Ces derniers mois, la police des mœurs, chargée de surveiller le respect de la loi sur le port du hidjab, se faisait plus discrète. Mais, depuis mi-avril, elle est bel et bien de retour dans les rues iraniennes et mène, selon les témoignages recueillis par Le Monde et des vidéos publiées sur les réseaux sociaux, des arrestations parfois très musclées, notamment à Téhéran, contre celles qui osent sortir tête nue. Depuis la mort en garde à vue, en septembre 2022, de Mahsa (Jina) Amini pour une apparence jugée « pas assez islamique », des Iraniennes refusent de se couvrir les cheveux. Si ces femmes non voilées restaient harcelées et intimidées par des personnes zélées ou proches du régime, elles l’étaient moins par les policiers.
Ce n’est plus cas. A deux reprises, début avril, le Guide suprême, Ali Khamenei, a fait part de son mécontentement quant au non-respect de la loi sur le hidjab dans la société iranienne. Le 13 avril, la police a donc lancé une nouvelle opération, baptisée « Plan de la lumière », contre les femmes non ou mal voilées.
A Téhéran, Sanam (un pseudonyme, pour protéger l’intéressée, comme d’autres témoins citées dans cet article), une informaticienne de 29 ans, a été arrêtée au deuxième jour de cette opération parce qu’elle ne portait pas de foulard, refusant de se couvrir la tête et, même, d’en porter un dans son sac. « Ne pas porter le foulard est ma manière de me battre pour que les gens n’oublient pas toutes les vies perdues pendant les manifestations », explique la jeune femme jointe par Google Meet, l’un des seuls réseaux de communication non bloqués en Iran.
La veille de son arrestation, le 13 avril, la République islamique d’Iran avait lancé plus de300 drones, missiles de croisière et missiles balistiques vers Israël, en réaction à l’attaque de Tel-Aviv contre le consulat d’Iran en Syrie, quelques jours plus tôt. Le 14 avril, comme beaucoup d’autres Iraniens, Sanam a passé une nuit blanche en suivant les informations. « Je ne savais pas qu’il y avait une nouvelle opération de la police des mœurs. Je m’inquiétais avant tout d’une guerre avec Israël », dit-elle.

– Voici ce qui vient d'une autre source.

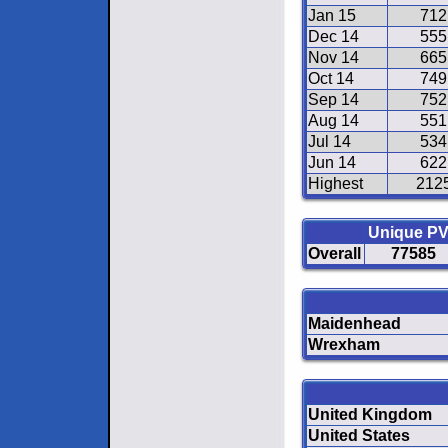
Jan 15
712
Dec 14
555
Nov 14
665
Oct 14
749
Sep 14
752
Aug 14
551
Jul 14
534
Jun 14
622
Highest
212
Unique P
Overall
77585
Maidenhead
Wrexham
United Kingdom
United States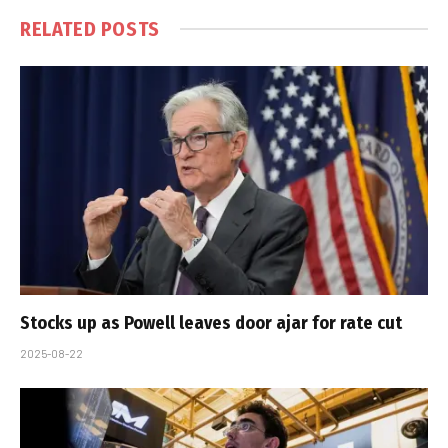
RELATED
POSTS
Stocks up as Powell leaves door ajar for rate cut
2025-08-22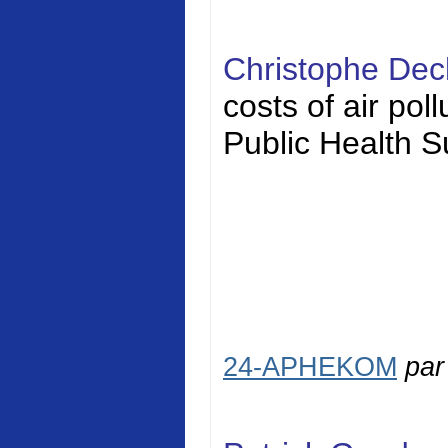
Christophe Dec
costs of air pol
Public Health S
24-APHEKOM
pa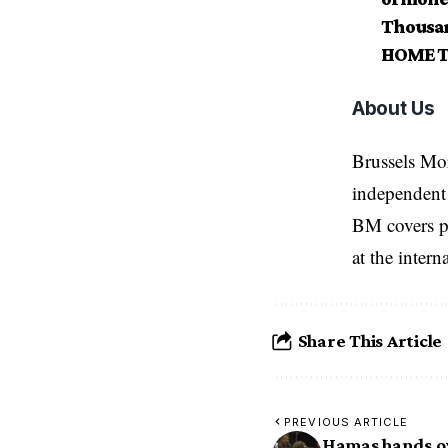
Thousan
HOME T
About Us
Brussels Mo
independent 
BM covers po
at the inter
Share This Article
PREVIOUS ARTICLE
Hamas hands ov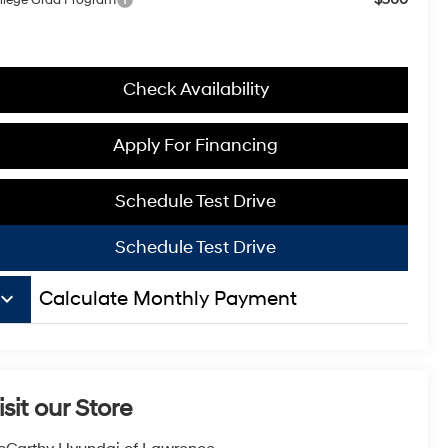
Check Availability
Apply For Financing
Schedule Test Drive
Schedule Test Drive
board_arrow_down
Calculate Monthly Payment
isit our Store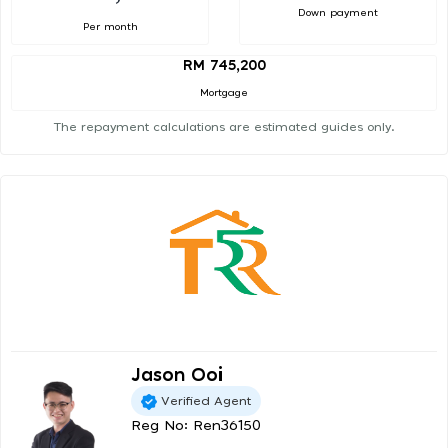
Down payment
Per month
RM 745,200
Mortgage
The repayment calculations are estimated guides only.
Jason Ooi
Verified Agent
Reg No: Ren36150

Traitées comme des délinquantes
Au matin, elle sort avec une amie. Quittant un café dans le nord de la capitale, Sanam voit, à quelques centaines de mètres d’elle, deux policiers à moto, talkie-walkie à la main, qui la dévisagent. La jeune femme commence à courir avant d’être encerclée par une voiture de police et un fourgon duquel sortent six femmes en tchador noir. Face à sa résistance pour monter dans le véhicule, un autre policier s’approche et lui assène un violent coup de pied dans le dos. « Je me suis pliée en deux de douleur », se souvient Sanam. Une autre femme qui filme la scène – une habitude prise par beaucoup de citoyens iraniens pour documenter la violence des autorités – est tabassée, elle aussi, et arrêtée. Les policiers motards font tourner en l’air leur matraque et menacent les voitures qui klaxonnent pour montrer leur colère face à ces interpellations brutales.